Mark Zuckerberg, Facebook’s CEO, is nothing if not realistic. In his endeavour to keep the Facebook family forever striving to break new ground and avoid resting on their laurels, he is quoted as having said, “If we don’t create the thing that kills Facebook, someone else will.”
Every business should take heed, especially the big ones. Nothing lasts forever, no matter how huge and successful. Just ask Nokia.
It’s very tempting to leave a successful business alone, not to try and fix what isn’t broken. But ever since the dawn of the Industrial Revolution, that approach has left behind big casualties that failed to recognise or respond to the harbingers of disruption.
The game changer today is the Internet of Things (IoT) and its powerful alliance with artificial intelligence (AI). Data collection and data analysis, all taking place without the need for human intervention. Is your business ready for this?
Here are three questions business leaders should be asking in order to preserve the longevity of their brands.
Digital technology has changed customer expectations in many industries, notably retail, healthcare and banking. In each case this has brought about something of an existential crisis. Why do people need shops any more?

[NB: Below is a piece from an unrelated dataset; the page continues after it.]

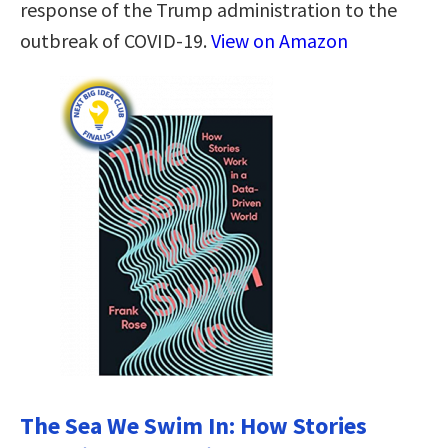
response of the Trump administration to the
outbreak of COVID-19.
View on Amazon
The Sea We Swim In: How Stories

It’s important to examine the services you provide and ask yourself, “Do people still need this? And if they don’t, what is it they do need?”
Look beyond what you provide to the end benefit that it enables. A bank, for example, will provide mortgages and car loans but are these what their customers really want? No. What they really want is homes and cars. In fact, you could go further. While some customers want cars for the aesthetics and status that they bring, others just want to get from A to B.
So how can your company satisfy that need.
Retail has pioneered the use of the IoT and AI to enhance the customer experience and meet the increasing expectations of consumers. With Amazon blazing the trail, retailers have been quick to recognise the value of customer behavioural data and use it to target customers with surgical precision.
Before you think about using the IoT to collect new data, take a look at the data you already hold. Most businesses are sitting on a goldmine of customer data that they’re not exploiting. How can you apply AI to the data you hold – within the boundaries of data privacy, of course – to improve your targeting and enhance your customer experience?
What the IoT adds to this is fresh data in real-time, enabling you to respond in a very agile manner by adjusting your offering to quickly meeting changes in demand. This technology is proving very beneficial in logistics, where companies can stay very competitive by monitoring a range of factors such as traffic, import/export tariffs and driver data to find the best routes and prices for their customers at any given time.
Historically, businesses have tended to stick to their niche because the cost of moving into new, uncharted sectors was prohibitive. But the first wave of digital disruption showed us a different way, when small startups tore up the market by bringing ideas quickly and cost-effectively to market.
This has changed the way brands should define themselves. Look at what you’re good at, rather than what you do. A healthcare provider, for example, might see itself as an institution that tends to the sick. But another way of looking at it would be as a brand that’s really good at customer service, has the trust of its users, employs proven experts, is recognised as caring etc etc. Now, how can these strengths be applied to expand your offering? And how can digital technology enable that?
You could start providing health insurance, for example. With a trusted brand and established expertise, it wouldn’t be hard to sell. And by using IoT and AI to streamline the healthcare service you provide, and thus the cost, one part of the business will benefit the other.
While your business is thriving is the time to start thinking about its destruction. Why? Because that’s when you have the resources, the confidence and the brand equity to explore new ideas. Define what customers need most, identify how your core strengths as a business can meet those needs and make data your ally in delivering a service that is truly revolutionary.